# Task directions
Please print the entries exactly, omitting each image.

# Extracted information
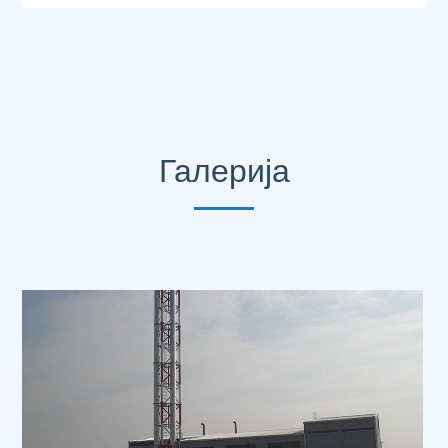
Галерија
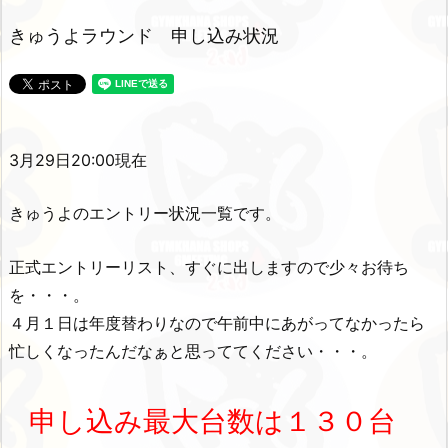
きゅうよラウンド 申し込み状況
3
月29日20:00現在
きゅうよのエントリー状況一覧です。
正式エントリーリスト、すぐに出しますので少々お待ち
を・・・。
４月１日は年度替わりなので午前中にあがってなかったら
忙しくなったんだなぁと思っててください・・・。
申し込み最大台数は１３０台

# Task result
Галерија
きゅうよラウンド 申し込み状況
3
月29日20:00現在
きゅうよのエントリー状況一覧です。
正式エントリーリスト、すぐに出しますので少々お待ち
を・・・。
４月１日は年度替わりなので午前中にあがってなかったら
忙しくなったんだなぁと思っててください・・・。
申し込み最大台数は１３０台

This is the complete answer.